Water Street and JLL Partners closed a rare type of continuation fund deal – a joint process that gives the firms more time and capital to grow Eversana, which provides commercialisation services to the life sciences industry, reports affiliate title Buyouts.
The deal, which closed in March, is among a slew of single-asset secondaries GPs are using to extend their holds over certain assets where they see continued growth. Single-asset continuation fund deals have become so popular that several mid-market investment banks have hired or are seeking talent to advise on such transactions.
The Eversana deal was valued at nearly $1.75 billion. It’s not clear who the lead investors were in the process. The firms worked with Evercore as secondaries adviser.
Generally in such deals, existing LPs in the funds that hold the asset have the option to cash out of their interests in the company or reinvest through the continuation fund.
Water Street invested in one of the predecessor businesses now comprising Eversana in 2016. The platform rebranded as Eversana in 2018 under the ownership of Water Street and minority backer JLL.
Eversana added on Intouch Group last year in a close to $1 billion deal.
Water Street meanwhile closed its fifth fund on $1.4 billion, the firm announced in April. The firm was formed in 2006 and has since completed 150 strategic transactions and built 38 companies.

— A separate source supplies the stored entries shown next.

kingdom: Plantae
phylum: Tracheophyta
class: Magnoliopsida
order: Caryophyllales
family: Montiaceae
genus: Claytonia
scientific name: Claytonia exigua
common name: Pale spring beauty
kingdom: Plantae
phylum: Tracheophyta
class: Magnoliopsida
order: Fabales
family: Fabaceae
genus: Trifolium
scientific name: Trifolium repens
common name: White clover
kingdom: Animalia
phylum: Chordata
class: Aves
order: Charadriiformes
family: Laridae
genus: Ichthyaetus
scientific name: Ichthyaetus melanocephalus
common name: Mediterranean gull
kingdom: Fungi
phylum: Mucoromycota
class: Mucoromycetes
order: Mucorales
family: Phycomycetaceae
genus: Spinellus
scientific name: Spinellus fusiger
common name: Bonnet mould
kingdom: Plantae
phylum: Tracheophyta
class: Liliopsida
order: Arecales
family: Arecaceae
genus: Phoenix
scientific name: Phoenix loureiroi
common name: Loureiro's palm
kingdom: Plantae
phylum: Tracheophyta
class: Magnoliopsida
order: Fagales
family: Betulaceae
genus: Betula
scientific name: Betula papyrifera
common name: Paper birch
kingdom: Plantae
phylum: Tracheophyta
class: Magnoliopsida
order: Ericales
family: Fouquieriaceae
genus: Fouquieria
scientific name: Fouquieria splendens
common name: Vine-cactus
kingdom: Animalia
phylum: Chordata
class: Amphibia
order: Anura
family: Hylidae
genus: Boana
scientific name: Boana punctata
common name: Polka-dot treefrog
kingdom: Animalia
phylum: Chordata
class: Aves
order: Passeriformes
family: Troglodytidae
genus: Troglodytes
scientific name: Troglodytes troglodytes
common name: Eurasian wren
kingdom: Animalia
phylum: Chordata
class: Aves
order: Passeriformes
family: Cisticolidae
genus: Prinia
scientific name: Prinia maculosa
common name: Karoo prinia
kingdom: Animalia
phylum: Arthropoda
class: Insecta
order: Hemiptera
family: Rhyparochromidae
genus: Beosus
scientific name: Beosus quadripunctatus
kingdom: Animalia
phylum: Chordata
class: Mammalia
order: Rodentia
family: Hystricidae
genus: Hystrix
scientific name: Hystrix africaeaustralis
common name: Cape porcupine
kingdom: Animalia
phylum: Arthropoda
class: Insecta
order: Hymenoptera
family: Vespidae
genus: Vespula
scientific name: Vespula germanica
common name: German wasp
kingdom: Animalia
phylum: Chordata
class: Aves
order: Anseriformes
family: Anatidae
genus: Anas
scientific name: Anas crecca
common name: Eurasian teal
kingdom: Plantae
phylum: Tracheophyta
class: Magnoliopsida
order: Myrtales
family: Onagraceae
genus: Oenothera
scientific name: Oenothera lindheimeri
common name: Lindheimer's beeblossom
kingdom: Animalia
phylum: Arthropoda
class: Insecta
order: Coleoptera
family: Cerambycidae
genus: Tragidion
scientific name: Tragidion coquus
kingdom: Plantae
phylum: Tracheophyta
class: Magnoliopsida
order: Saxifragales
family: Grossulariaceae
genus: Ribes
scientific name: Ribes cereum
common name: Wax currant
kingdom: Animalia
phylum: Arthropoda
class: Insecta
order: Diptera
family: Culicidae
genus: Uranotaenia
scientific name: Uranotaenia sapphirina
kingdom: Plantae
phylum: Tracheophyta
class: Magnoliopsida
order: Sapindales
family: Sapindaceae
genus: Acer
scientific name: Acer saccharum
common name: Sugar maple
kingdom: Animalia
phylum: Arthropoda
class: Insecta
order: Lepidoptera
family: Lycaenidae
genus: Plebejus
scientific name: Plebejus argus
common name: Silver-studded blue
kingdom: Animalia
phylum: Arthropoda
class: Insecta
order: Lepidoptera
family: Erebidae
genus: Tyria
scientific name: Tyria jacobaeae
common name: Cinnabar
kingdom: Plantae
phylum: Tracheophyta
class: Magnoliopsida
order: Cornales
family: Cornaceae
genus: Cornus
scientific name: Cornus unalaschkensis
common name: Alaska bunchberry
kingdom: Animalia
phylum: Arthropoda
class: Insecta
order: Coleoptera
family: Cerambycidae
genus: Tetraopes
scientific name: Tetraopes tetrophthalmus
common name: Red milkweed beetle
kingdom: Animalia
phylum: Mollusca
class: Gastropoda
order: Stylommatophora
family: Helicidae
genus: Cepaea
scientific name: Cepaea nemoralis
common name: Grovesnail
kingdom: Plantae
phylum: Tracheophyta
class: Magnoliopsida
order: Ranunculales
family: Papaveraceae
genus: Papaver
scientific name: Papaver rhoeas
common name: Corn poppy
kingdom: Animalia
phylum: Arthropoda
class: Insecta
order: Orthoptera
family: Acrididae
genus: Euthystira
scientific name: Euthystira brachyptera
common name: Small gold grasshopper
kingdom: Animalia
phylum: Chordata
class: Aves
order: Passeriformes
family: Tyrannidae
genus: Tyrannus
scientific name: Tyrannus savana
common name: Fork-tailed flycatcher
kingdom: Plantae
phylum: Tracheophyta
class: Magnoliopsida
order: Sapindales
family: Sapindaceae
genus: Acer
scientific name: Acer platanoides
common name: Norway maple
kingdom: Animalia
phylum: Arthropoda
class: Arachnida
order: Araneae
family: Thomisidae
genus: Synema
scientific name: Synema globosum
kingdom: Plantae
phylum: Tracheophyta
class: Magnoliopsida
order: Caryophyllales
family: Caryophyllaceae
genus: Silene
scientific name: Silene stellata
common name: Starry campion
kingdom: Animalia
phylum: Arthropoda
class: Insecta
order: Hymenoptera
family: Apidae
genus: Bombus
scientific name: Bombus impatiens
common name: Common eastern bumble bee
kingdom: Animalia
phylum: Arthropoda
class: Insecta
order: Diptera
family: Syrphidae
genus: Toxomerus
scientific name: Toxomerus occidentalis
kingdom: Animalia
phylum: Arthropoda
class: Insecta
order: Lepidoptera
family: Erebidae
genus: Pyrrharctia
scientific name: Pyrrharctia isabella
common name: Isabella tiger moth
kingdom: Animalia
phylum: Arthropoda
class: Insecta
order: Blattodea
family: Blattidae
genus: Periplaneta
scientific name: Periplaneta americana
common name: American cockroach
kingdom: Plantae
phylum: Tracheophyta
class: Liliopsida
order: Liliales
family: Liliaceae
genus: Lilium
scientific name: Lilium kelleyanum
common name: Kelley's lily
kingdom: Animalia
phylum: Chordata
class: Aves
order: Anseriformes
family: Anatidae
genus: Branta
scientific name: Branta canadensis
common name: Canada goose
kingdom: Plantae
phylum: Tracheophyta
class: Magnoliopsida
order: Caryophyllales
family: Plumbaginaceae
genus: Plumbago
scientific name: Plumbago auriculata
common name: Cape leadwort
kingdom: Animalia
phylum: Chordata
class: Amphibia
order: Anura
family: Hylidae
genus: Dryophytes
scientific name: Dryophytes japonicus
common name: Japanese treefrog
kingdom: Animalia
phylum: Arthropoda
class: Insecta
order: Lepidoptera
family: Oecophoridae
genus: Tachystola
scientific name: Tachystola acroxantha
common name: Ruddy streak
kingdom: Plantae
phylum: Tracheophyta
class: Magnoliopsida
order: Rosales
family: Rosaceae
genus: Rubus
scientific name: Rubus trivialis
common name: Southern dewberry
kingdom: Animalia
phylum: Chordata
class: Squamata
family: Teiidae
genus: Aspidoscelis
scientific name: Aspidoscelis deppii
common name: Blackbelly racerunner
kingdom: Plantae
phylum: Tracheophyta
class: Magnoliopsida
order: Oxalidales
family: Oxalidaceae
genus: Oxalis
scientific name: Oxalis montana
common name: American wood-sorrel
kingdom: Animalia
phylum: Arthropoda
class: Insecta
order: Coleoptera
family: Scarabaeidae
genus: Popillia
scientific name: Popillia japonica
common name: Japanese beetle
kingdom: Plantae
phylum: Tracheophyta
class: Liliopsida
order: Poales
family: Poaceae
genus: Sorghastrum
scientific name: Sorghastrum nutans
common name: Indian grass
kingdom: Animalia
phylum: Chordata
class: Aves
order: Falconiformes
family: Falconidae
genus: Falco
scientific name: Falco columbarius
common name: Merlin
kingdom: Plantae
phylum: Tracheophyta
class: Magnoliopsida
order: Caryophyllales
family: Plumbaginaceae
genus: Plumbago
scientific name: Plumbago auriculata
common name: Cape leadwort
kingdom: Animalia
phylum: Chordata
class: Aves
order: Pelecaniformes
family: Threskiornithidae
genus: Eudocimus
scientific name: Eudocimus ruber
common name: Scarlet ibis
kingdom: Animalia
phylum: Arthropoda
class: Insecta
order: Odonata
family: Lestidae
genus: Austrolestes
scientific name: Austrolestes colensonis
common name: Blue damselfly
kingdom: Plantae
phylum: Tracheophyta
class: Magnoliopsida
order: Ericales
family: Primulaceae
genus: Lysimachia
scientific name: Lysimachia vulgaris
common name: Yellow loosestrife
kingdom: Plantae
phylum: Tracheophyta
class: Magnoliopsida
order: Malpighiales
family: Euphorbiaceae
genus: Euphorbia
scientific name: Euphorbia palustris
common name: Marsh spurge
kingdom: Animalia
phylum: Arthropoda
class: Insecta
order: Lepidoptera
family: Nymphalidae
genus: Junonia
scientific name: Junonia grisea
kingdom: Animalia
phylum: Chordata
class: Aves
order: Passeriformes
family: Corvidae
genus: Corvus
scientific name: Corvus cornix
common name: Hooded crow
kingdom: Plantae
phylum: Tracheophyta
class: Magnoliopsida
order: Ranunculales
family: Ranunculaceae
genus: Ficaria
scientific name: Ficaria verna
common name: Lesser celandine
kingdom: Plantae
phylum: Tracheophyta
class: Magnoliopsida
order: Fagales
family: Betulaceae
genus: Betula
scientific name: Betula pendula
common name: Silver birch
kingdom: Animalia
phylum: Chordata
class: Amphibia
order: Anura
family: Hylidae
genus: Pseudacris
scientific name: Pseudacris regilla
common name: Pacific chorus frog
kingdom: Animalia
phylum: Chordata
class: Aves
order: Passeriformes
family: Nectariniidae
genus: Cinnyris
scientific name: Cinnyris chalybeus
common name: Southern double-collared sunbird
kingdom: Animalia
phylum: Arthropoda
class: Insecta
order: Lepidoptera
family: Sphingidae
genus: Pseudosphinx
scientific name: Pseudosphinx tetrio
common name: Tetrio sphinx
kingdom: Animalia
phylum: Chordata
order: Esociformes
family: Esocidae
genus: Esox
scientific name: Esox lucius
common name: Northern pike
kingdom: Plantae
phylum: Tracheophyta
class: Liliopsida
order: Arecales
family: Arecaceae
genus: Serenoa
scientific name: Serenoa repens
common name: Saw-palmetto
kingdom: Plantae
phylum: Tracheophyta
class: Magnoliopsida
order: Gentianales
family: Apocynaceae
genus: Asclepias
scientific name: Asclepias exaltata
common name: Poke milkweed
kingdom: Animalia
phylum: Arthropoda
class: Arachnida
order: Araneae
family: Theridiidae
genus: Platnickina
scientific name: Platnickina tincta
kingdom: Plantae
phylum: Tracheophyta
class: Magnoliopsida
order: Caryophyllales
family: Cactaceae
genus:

Joint GP-led deals are uncommon, but do occur. Clearlake Capital and Insight Partners have been exploring a potential concentrated-asset secondaries deal for Diligent and Appriss. The deal could total more than $4 billion, but the final structure of any transaction was still being discussed, sources told Buyouts in April.
A few other large deals have moved the market this year, including KKR’s single-asset process for Internet Brands, and Warburg Pincus’s GP-led deal for Duravant. GP-led deals represented roughly 51 percent of the $134 billion of total deal volume in 2021, according to Evercore’s 2021 volume report.